Tensions entre l'Irak et l'ONU - Nouveau projet de résolution américain

Un manifestant contre une intervention militaire en Irak est promptement arrêté par la police new-yorkaise, devant l’immeuble de verre des Nations-unies.
Photo: Agence Reuters Un manifestant contre une intervention militaire en Irak est promptement arrêté par la police new-yorkaise, devant l’immeuble de verre des Nations-unies.

Nations unies — Les États-Unis ont remis hier aux quatre autres membres permanents du Conseil de sécurité des Nations unies, une nouvelle proposition de résolution sur le retour en Irak des inspecteurs en désarmement de l'ONU, a-t-on appris de sources diplomatiques.

«Nous leur remettons un texte complet», a dit un responsable américain peu après la fin de la réunion.

Cette première réunion depuis deux semaines entre les États-Unis, la Russie, la France, la Grande-Bretagne et la Chine, qui disposent chacun d'un droit de veto au sein du Conseil de 15 membres, est intervenue alors que des émissaires américains étaient en tournée diplomatique au Proche-Orient.

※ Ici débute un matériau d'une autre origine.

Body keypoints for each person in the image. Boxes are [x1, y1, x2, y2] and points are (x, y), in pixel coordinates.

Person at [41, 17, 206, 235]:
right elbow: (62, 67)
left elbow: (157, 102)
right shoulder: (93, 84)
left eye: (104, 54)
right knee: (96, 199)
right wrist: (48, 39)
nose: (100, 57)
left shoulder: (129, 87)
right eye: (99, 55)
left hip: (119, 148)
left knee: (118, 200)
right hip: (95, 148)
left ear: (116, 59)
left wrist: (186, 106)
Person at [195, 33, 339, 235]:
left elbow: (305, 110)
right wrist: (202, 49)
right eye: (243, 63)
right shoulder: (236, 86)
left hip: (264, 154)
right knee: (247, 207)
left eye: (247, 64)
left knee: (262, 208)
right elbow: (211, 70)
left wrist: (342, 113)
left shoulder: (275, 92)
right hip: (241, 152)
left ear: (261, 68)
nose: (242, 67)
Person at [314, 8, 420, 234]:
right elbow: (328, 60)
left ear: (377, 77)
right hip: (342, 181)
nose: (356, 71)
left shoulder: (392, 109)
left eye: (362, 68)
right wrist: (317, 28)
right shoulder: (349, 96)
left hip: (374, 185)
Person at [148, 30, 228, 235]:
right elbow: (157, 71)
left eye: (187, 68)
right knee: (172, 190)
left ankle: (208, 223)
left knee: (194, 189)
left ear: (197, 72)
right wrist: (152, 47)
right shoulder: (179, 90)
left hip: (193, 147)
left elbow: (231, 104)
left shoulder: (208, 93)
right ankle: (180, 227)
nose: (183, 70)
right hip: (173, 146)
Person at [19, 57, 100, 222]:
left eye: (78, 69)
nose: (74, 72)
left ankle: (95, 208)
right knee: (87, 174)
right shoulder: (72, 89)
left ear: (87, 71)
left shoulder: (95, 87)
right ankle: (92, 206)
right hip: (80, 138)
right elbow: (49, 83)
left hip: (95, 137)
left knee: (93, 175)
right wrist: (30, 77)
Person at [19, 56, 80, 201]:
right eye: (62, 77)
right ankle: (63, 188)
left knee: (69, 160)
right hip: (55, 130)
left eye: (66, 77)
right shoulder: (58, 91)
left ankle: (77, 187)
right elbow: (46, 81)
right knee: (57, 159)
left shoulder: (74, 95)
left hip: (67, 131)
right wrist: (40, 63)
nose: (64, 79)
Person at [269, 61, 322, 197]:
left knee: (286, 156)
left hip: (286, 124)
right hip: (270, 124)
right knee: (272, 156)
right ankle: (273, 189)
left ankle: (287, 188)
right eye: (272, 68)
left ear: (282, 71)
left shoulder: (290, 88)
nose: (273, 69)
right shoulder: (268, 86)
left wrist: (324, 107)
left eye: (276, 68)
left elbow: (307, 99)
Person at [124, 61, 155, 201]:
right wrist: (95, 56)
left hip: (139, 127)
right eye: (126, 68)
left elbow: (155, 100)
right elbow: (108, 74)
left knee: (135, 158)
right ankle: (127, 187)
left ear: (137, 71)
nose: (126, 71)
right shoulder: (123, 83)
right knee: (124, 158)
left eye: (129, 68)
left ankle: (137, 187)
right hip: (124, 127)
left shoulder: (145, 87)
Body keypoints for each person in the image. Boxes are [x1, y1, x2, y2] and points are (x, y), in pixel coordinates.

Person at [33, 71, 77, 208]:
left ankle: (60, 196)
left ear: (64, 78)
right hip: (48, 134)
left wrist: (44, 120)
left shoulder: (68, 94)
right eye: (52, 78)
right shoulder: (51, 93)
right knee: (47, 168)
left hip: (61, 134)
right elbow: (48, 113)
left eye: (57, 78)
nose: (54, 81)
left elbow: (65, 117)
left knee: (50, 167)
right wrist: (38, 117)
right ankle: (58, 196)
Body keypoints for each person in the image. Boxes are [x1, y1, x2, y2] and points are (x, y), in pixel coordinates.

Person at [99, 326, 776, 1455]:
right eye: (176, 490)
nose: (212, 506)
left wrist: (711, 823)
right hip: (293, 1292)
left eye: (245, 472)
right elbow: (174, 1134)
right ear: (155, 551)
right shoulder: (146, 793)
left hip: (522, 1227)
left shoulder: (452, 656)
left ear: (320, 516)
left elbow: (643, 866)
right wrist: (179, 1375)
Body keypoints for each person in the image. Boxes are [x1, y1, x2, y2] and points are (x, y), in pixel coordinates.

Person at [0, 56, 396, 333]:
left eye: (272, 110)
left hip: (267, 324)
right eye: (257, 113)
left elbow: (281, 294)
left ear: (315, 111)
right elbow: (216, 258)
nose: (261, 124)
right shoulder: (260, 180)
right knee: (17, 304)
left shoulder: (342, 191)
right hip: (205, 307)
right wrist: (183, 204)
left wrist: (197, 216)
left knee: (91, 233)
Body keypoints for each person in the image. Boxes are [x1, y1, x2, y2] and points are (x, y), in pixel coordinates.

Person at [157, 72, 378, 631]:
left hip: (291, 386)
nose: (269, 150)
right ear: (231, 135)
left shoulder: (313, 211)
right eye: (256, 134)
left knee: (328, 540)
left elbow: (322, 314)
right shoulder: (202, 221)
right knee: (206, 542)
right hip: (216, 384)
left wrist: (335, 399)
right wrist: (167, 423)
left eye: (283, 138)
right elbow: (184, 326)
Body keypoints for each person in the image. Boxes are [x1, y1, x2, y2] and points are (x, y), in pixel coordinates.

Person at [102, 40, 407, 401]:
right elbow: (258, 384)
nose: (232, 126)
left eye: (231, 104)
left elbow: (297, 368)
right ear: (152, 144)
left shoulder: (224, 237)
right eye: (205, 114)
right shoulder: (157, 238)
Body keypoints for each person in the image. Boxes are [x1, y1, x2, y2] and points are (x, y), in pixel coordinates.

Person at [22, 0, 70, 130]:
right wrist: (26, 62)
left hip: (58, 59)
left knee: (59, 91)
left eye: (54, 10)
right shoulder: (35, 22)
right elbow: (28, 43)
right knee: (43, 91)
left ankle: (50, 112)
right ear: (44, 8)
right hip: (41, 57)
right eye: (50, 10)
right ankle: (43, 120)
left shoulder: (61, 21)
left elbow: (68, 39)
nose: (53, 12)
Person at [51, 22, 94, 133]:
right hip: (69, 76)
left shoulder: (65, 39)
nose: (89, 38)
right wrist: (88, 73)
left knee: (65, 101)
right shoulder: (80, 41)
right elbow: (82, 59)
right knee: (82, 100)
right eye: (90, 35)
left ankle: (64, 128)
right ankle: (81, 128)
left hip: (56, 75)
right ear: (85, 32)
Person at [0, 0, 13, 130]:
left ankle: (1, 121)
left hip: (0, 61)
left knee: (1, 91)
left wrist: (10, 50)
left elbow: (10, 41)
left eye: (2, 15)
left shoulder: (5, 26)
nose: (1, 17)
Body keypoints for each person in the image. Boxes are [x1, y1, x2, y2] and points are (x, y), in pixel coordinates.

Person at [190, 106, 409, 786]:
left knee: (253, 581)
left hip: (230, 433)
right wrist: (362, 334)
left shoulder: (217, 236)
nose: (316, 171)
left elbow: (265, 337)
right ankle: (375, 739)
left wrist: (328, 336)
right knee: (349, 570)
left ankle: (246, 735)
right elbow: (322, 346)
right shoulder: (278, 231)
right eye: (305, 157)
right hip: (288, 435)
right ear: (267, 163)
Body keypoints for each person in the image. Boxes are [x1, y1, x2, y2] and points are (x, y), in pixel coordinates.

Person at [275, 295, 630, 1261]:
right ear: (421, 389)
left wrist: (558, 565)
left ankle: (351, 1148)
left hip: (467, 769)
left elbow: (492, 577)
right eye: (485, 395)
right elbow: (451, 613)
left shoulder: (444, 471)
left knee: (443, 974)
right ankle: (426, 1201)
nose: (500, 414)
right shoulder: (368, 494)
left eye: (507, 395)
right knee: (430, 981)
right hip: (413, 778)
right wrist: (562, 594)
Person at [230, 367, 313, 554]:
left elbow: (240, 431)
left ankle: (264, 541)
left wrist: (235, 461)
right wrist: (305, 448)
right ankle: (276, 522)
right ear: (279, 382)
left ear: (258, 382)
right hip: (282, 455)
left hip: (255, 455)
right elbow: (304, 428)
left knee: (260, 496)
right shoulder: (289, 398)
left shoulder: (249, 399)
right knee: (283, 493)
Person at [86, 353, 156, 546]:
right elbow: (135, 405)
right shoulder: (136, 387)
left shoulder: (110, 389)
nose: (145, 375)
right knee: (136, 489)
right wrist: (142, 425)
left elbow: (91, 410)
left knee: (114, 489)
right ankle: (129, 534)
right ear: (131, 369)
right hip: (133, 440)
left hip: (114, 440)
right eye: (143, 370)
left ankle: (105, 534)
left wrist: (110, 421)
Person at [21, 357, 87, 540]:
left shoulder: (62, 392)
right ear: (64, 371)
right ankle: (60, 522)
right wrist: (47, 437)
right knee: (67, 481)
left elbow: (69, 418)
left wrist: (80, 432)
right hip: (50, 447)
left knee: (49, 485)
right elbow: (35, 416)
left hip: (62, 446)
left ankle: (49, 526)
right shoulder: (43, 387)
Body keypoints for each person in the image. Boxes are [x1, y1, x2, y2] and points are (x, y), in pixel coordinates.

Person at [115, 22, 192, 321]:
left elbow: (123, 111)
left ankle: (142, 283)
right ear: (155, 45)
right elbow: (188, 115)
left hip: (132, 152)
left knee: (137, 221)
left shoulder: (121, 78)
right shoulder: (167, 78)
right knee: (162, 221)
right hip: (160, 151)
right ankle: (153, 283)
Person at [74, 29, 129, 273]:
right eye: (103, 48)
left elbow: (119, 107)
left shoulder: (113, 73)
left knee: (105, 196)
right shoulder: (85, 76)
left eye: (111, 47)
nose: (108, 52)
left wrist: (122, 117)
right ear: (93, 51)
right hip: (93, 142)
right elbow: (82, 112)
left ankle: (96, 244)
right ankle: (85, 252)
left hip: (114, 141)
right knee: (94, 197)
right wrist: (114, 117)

«Il s'agit de la première réunion sur le sujet entre les cinq depuis un moment et nous devrions vraiment progresser», a estimé un représentant d'un pays membre du Conseil, sous couvert d'anonymat.

Les États-Unis ont affirmé hier leur intention d'appliquer le principe de «tolérance zéro» à l'Irak.

«Nous aurons une tolérance zéro vis-à-vis de toute violation d'une résolution de l'ONU», a déclaré Ari Fleischer, porte-parole de la Maison-Blanche.

Le nouveau projet de résolution américain donne aux inspecteurs de l'ONU un rôle central, ainsi que le réclamaient la plupart des pays dans le monde, et il exige un rapport de ces experts avant toute éventuelle intervention militaire, selon des extraits obtenus par Reuters.

Le nouveau projet de résolution américain, qui ne mentionne plus le recours automatique à la force en cas d'infraction irakienne constatée par les inspecteurs, devrait permettre de rapprocher les positions des États-Unis et de la France, favorable à l'adoption d'une deuxième résolution avant toute éventuelle offensive militaire.

Paris avait pris la tête des opposants, majoritaires, au premier texte américain qui aurait permis à tout pays membre de l'ONU de recourir «à tous les moyens nécessaires» contre l'Irak en cas d'infraction.

Le président français Jacques Chirac a toutefois estimé «tout à fait prématuré» d'exclure l'hypothèse d'une guerre contre le régime du président irakien Saddam Hussein. «Ma préoccupation, ce sont les pressions suffisantes sur les autorités irakiennes pour que le désarmement soit contrôlé et indiscutable et à partir de là, les perspectives guerrières s'effaceront», a-t-il estimé dimanche à l'issue d'une tournée au Proche-Orient.

Les États-Unis ont pour leur part multiplié les efforts diplomatiques dans la région, où les pays arabes souhaitent éviter une offensive militaire contre l'Irak.

Le général Tommy Franks, chef du Commandement central de l'armée américaine, était hier en Turquie pour discuter de la situation irakienne avec les responsables militaires turcs mais a affirmé n'avoir rien demandé à ce pays membre de l'OTAN.